* Enunciado: De acordo com o excerto sobre as histórias de Santa Iria, por que motivo o abade Célio e os que o acompanharam voltaram para a sua terra levando apenas relíquias dos cabelos e da túnica? Responda em uma a três frases.

* Excerto:
Quem conta bem as histórias (porque há duas versões) da Iria — ou Irene— é o Almeida Garrett em “Viagens na Minha Terra”, quando aproveita para dizer tanto mal de Santarém (corruptela de Santa Irene) por centímetro quadrado que a gente até se esforça por ler o livro até ao fim…

E então a Iria — ou Irene — era uma donzela cá da zona, na altura chamada Nabância, pelos meados do séc. VII. Namorou-se dela o jovem Britaldo, filho do conde que governava estas terras. Um tal monge Remígio terá dado a Iria uma bebida e ela ficou assim como que grávida. Vai daí o Britaldo manda apunhalar Iria por um criado e lançá-la ao rio, cujo corpo vai descendo pelo Nabão, Zêzere e Tejo abaixo até “aportar” à ribeira de Scalabis. No entretanto, um tal abade Célio, teve uma revelação que lhe descobriu a verdade e os milagres do caso e comunicando-a logo aos monges e ao povo de Nabância, saiu com todos e foi por esses campos da Golegã fora até chegar à Ribeira de Santarém. Ai, benzendo as águas do rio, estas se retiraram corteses e deixaram ver o sepulcro que era de fino alabastro, obrado à maravilha pelas mãos dos anjos. Chegaram ao pé do túmulo, abriram-no, viram e tocaram o corpo da Iria, mas não o puderam tirar, por mais diligências que fizessem. Conheceu-se que era milagre; e contentando-se de levar relíquias dos cabelos e da túnica, voltaram todos para a sua terra.

Esta é a história da santa Iria dos livros. A história da santa Iria das cantigas é mais simples: 

A moça vive em casa de seus pais e um cavaleiro desconhecido, a quem dão pousada, a meio da noite, rouba-a e, chegando a um descampado, pretende fazer-lhe violência… A moça resiste e ele mata-a. Dali a uns anos, o cavaleiro volta a passar pelo local e vê uma ermida levantada no sítio onde cometeu o crime; pergunta de que santa é, dizem-lhe que é de Santa Iria. Ele cai de joelhos a pedir perdão à santa, que lhe lança em rosto o seu pecado e o amaldiçoa.

* Dados armazenados:
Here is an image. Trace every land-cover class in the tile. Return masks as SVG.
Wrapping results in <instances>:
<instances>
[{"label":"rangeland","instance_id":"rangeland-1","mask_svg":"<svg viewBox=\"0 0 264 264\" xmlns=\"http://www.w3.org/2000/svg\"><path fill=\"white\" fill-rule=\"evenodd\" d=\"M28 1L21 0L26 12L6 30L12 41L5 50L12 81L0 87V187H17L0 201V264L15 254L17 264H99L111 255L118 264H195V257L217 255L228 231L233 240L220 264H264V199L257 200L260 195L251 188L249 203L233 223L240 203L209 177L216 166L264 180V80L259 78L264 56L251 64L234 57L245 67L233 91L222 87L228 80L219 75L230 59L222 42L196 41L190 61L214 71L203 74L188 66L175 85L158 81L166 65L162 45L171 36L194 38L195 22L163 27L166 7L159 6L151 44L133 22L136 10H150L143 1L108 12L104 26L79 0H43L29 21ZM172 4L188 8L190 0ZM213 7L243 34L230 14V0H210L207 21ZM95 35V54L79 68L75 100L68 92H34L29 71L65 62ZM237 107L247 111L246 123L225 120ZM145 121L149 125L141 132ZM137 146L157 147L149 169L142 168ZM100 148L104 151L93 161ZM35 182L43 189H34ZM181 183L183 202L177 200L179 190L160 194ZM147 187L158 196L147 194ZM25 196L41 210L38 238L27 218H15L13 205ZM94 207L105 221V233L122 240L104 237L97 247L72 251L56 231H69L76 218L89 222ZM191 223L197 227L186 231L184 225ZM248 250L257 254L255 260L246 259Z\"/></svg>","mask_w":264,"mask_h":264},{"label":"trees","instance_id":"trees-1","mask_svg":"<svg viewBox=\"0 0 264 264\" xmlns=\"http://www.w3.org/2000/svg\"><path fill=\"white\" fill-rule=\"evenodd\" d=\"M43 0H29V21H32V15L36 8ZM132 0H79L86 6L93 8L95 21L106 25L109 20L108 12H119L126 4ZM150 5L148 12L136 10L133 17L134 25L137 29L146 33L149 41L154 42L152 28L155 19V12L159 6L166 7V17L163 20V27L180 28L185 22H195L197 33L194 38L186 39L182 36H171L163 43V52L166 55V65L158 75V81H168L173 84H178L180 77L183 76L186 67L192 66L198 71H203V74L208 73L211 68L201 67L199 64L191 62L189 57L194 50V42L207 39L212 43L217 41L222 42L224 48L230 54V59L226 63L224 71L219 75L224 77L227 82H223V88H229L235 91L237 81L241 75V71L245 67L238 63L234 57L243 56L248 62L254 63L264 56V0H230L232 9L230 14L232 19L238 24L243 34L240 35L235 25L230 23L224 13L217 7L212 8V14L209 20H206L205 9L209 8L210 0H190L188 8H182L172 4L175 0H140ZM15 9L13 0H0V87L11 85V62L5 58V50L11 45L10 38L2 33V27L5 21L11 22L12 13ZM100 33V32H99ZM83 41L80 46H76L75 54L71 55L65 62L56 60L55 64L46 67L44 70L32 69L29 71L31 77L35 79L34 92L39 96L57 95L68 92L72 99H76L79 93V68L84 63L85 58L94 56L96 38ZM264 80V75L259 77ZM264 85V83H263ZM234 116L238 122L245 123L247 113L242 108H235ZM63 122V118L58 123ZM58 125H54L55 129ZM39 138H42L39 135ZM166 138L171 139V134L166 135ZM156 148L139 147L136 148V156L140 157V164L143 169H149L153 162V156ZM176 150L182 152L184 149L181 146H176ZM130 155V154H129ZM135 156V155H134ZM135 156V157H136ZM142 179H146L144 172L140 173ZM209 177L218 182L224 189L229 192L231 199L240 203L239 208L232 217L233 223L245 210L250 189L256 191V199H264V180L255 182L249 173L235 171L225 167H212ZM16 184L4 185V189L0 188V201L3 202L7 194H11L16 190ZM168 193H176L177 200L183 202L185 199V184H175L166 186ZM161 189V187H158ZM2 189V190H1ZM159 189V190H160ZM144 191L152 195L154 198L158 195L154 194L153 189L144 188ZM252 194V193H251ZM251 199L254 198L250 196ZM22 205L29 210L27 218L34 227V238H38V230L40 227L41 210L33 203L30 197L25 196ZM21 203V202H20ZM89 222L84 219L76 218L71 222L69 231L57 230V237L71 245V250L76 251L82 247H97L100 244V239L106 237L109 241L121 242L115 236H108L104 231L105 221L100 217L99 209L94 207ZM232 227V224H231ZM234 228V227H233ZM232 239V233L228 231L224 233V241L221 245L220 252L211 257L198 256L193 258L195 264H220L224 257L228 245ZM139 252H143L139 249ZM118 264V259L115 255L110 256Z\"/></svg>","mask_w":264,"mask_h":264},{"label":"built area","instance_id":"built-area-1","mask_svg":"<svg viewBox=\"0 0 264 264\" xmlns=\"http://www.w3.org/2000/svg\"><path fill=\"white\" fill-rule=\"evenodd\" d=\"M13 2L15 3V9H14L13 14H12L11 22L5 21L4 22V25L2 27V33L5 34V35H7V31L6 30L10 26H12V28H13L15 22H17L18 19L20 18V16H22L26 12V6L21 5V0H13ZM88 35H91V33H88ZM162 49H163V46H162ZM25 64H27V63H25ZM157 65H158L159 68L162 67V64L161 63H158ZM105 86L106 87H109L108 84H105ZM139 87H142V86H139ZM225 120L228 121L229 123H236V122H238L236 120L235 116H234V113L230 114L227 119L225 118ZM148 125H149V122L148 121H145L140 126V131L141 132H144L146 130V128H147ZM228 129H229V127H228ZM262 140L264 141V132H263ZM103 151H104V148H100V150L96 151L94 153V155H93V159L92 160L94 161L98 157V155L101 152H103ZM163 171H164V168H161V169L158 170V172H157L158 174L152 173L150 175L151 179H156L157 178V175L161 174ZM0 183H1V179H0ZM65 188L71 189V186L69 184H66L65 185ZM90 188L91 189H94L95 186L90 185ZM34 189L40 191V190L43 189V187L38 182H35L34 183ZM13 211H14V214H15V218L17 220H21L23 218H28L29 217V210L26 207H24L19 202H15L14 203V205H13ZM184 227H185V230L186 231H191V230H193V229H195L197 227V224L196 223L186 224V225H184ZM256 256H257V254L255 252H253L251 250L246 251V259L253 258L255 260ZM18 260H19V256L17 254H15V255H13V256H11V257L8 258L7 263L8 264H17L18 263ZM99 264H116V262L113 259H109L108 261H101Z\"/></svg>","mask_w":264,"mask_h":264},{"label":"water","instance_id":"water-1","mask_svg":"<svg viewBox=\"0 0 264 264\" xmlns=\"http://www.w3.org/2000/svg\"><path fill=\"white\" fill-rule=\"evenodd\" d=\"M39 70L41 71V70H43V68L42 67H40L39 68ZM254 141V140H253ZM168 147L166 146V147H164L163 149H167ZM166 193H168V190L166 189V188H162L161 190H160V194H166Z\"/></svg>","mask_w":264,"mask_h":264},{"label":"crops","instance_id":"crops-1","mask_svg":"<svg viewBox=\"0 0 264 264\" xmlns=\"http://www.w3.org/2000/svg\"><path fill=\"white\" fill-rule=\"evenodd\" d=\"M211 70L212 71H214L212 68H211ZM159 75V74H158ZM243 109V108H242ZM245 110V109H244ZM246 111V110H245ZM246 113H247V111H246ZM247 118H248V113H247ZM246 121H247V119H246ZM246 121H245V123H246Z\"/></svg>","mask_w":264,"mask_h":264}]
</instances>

* Resolução: Depois de abrirem o túmulo, viram e tocaram o corpo de Iria, mas não o conseguiram tirar, por mais diligências que fizessem. Reconheceram nisso um milagre e contentaram-se com as relíquias dos cabelos e da túnica.